━━━━━ RECORD EXCERPTS
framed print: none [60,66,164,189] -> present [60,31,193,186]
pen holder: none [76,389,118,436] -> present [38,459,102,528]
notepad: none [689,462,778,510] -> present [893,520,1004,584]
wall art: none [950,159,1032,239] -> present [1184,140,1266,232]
━━━━━━━━━━
━━━━━ RECORD EXCERPTS
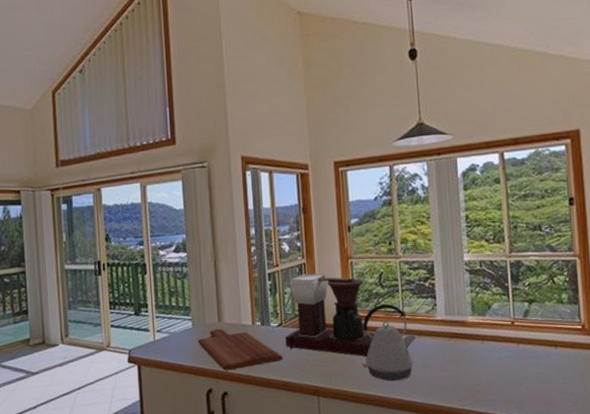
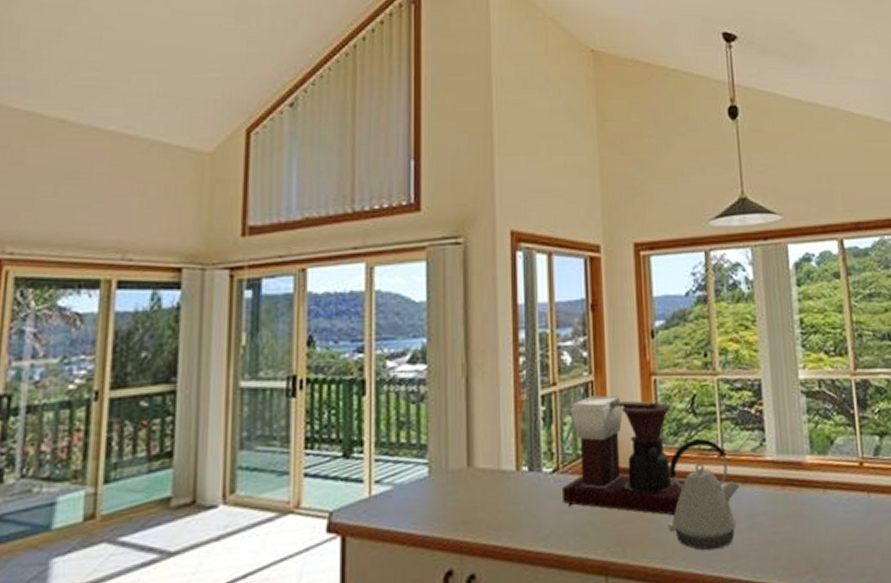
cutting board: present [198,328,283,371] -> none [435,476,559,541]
━━━━━━━━━━
● **WHAT YOU NEED TO DO**: Print again the lines of the entries above that fall between the line holding "framed print: none" and the line holding "wall art: none", inclusive, exactly as they stand.

● **FINISHED TASK**:
framed print: none [60,66,164,189] -> present [60,31,193,186]
pen holder: none [76,389,118,436] -> present [38,459,102,528]
notepad: none [689,462,778,510] -> present [893,520,1004,584]
wall art: none [950,159,1032,239] -> present [1184,140,1266,232]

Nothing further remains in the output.